We walked to the farmer’s market. We eliminated HFCS. We watered down their juice and we cut out artificial sweeteners. I bought grass fed beef and hormone free milk. As we went from the days of one kid needing packed snacks and lunches to two and then three kids needing them, I bought BPA-free containers and fabric snack bags. I compromised with myself to include one Capri Sun along with a stainless steel water bottle. Give them a little normalcy.

Until the BPA-free containers leaching chemicals articles started cropping up. My paraben-free, conventional produce judging self (oh yes, I judged, how can you not when you are consumed by doing things this way?) snapped.

“What do you mean they’re leaching chemicals?” I’d thrown out the plastics, ditched the water bottles, and embraced with glee the BPA-Free stuff. I had trusted.

Shortly after that, the hormone free lunch meat I’d been buying with great self-righteousness issued a recall.

Somehow I’d come to believe that if I paid the highest price, adhered more strictly, and committed to the ‘better way’ my kids would be safe.

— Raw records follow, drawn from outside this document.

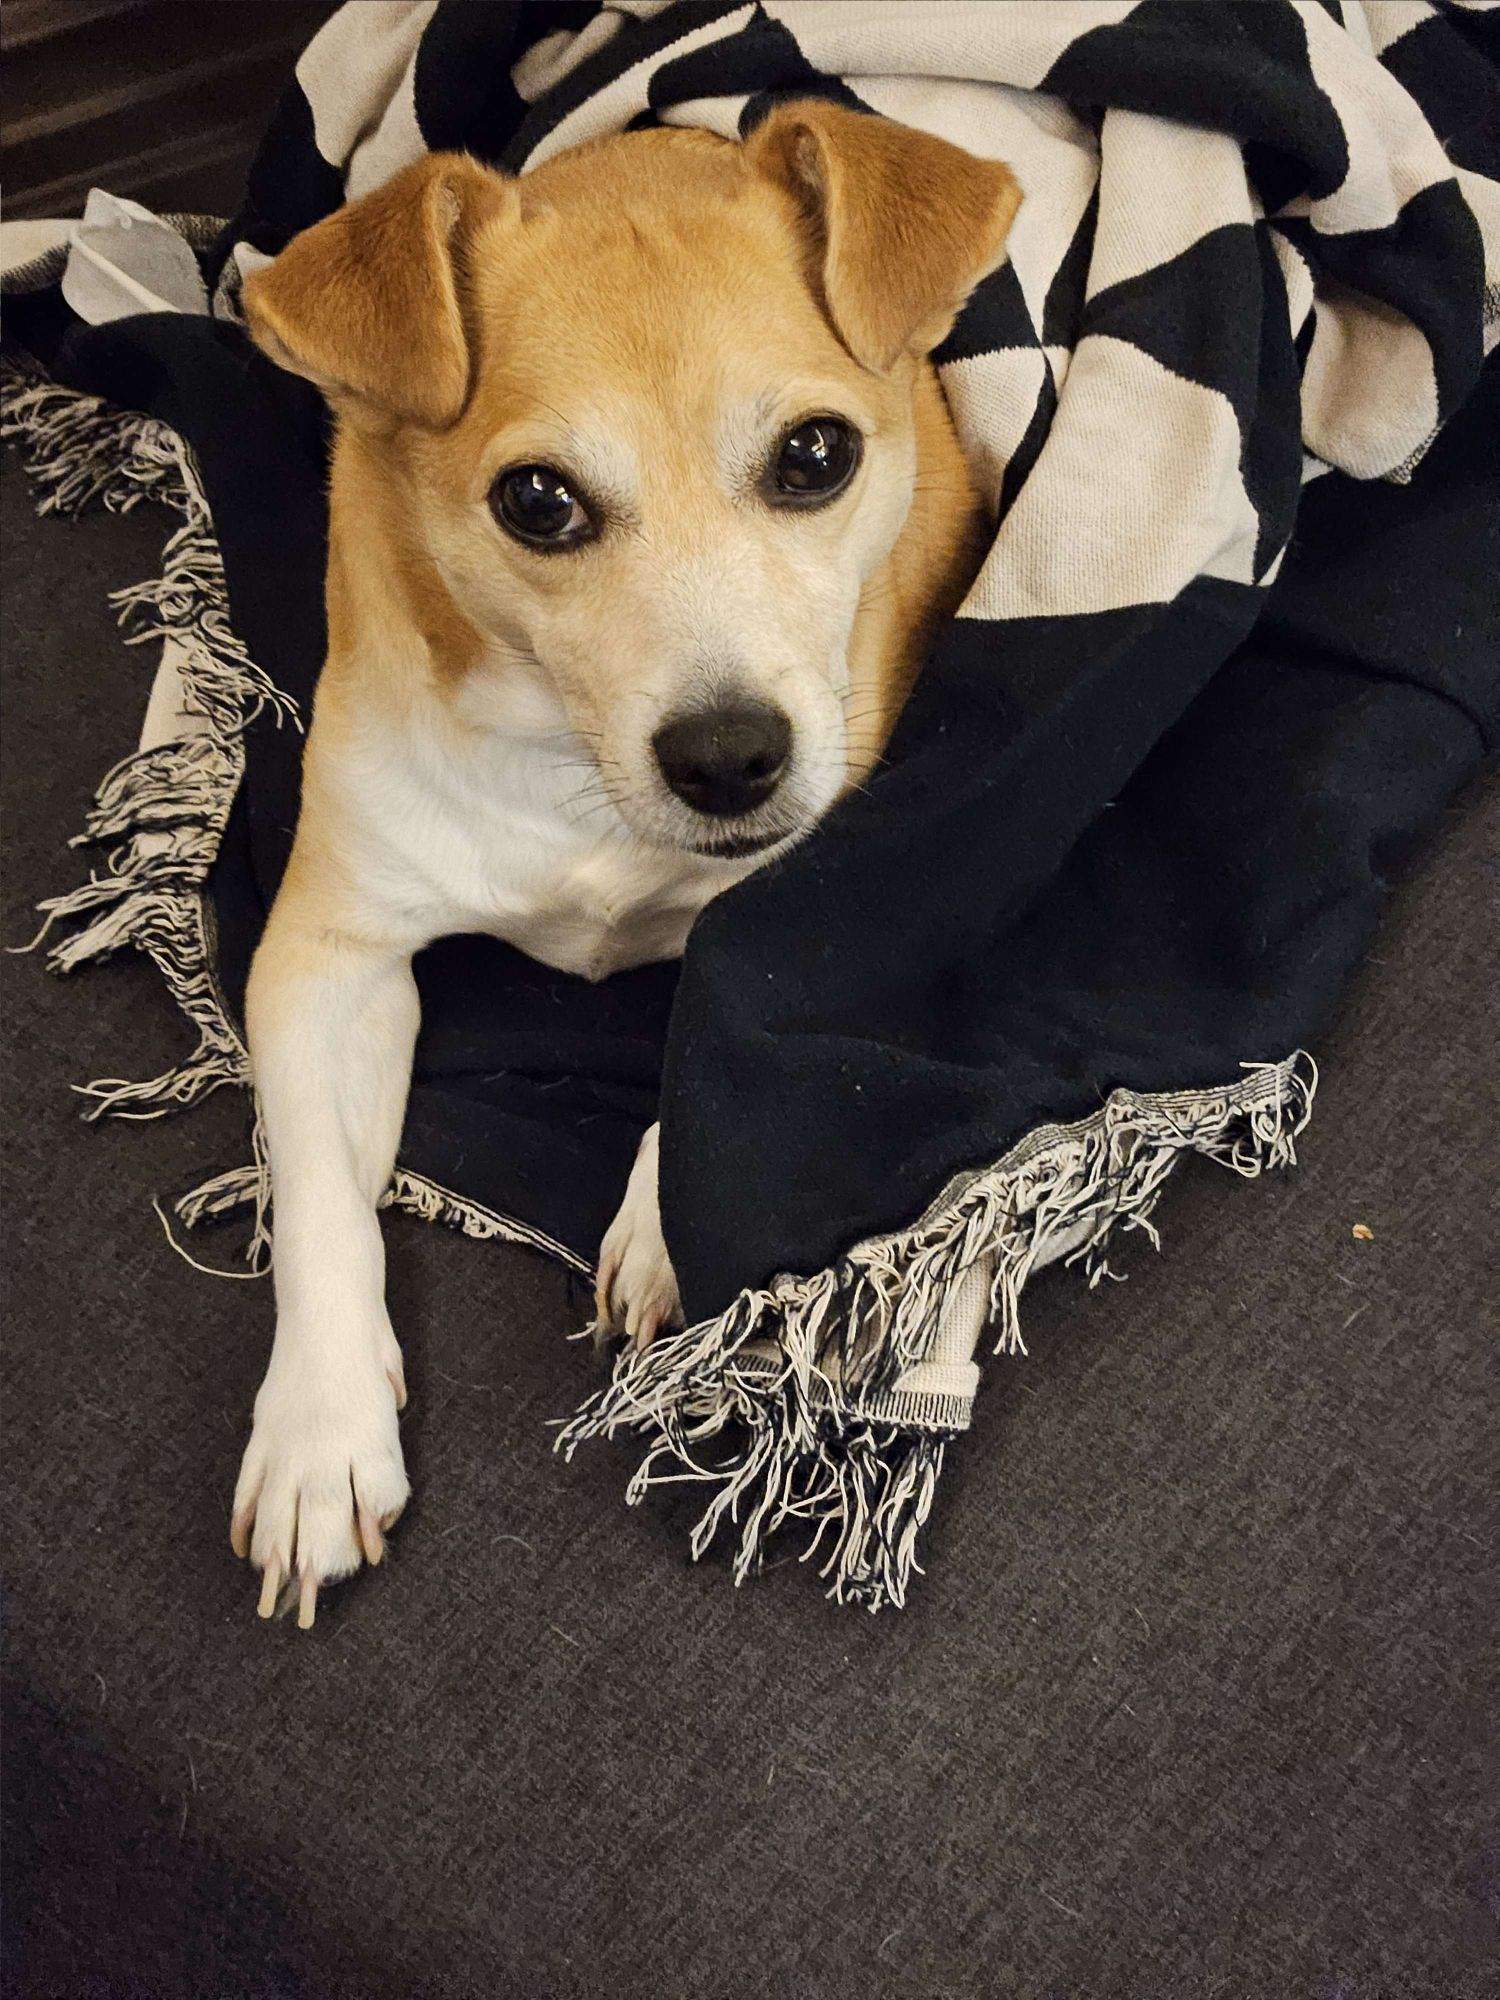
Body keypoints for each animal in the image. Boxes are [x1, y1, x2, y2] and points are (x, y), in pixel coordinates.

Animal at [235, 97, 1032, 1624]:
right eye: (538, 500)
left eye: (815, 456)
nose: (731, 758)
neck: (577, 775)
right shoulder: (325, 957)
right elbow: (314, 1197)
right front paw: (316, 1433)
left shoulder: (807, 882)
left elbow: (720, 1003)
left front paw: (667, 1221)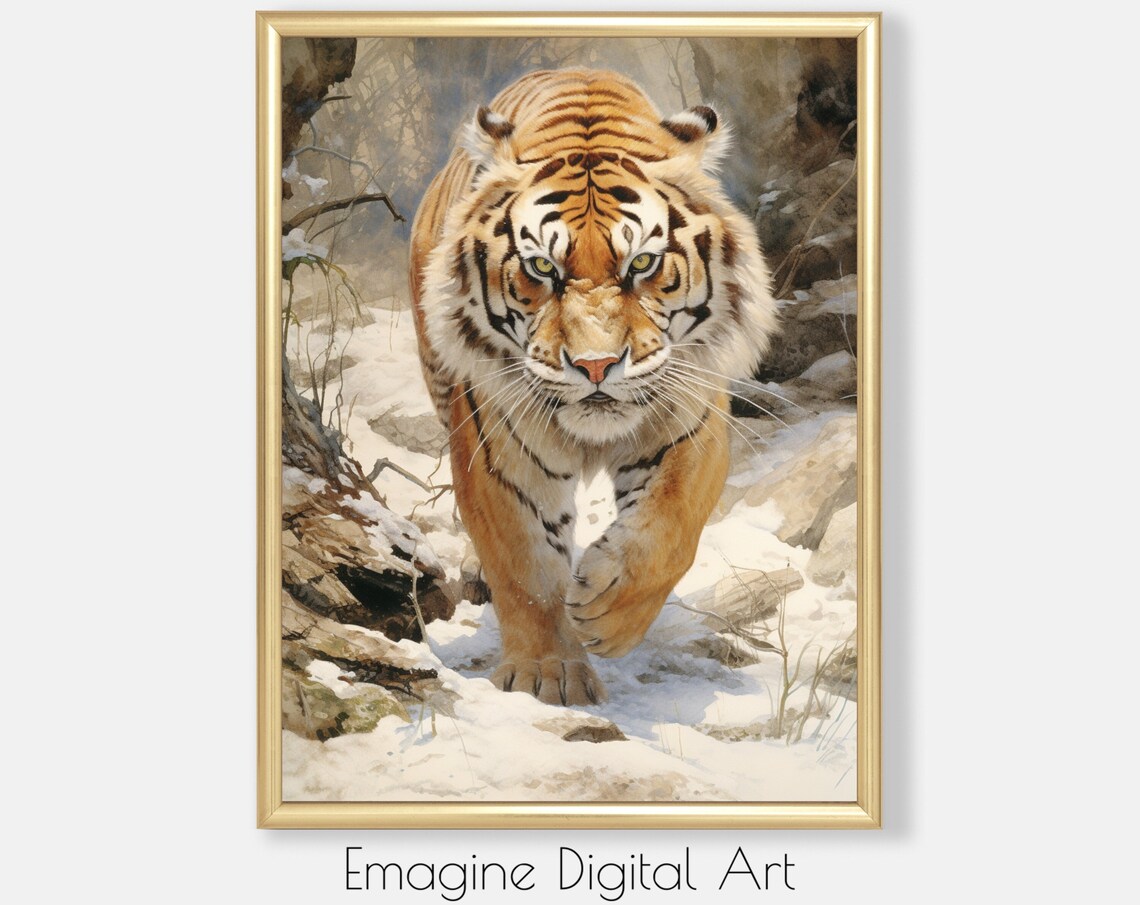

“No carcinogens here.” Wrong.

Ok, so we’ll go strictly metal and glass.

Glass shatters.

Metal isn’t without faults.

Ok, paper. No, plastic. No, let them buy.

You know what? I give up. I’m crying uncle. I’m tired of seeking out the paraban free shampoos. I don’t want to buy peppers because they’re on the Dirty Dozen list only to have them mold before I unload them. I’m tired of the other kids eating fruit snacks and then buying my kids the ‘healthier’ fruit snacks and having them look at me with flared nostrils and apologetic eyes to say, “Umm, I don’t really like them.”

I don’t really care how much our groceries cost, the greatest expense to me right now is my sanity as I fret over whether their lunches are homemade enough, the containers safe enough, the food pure enough. I think the price of a frazzled, short tempered, judgmental mom is greater than the occasional sip of milk with rbST or snack pouch with a little HFCS.

A friend of mine said, “At the end of the day, your kids are going to school and they have food to eat.” Excellent point.

This school year I’m doing things differently, not because I love them less, but because I love them enough to know that I need to lighten up. So, raise a juice box and a pre-packaged snack bag with me and let’s toast back to school with a healthy dose of, “It’s going to be ok.”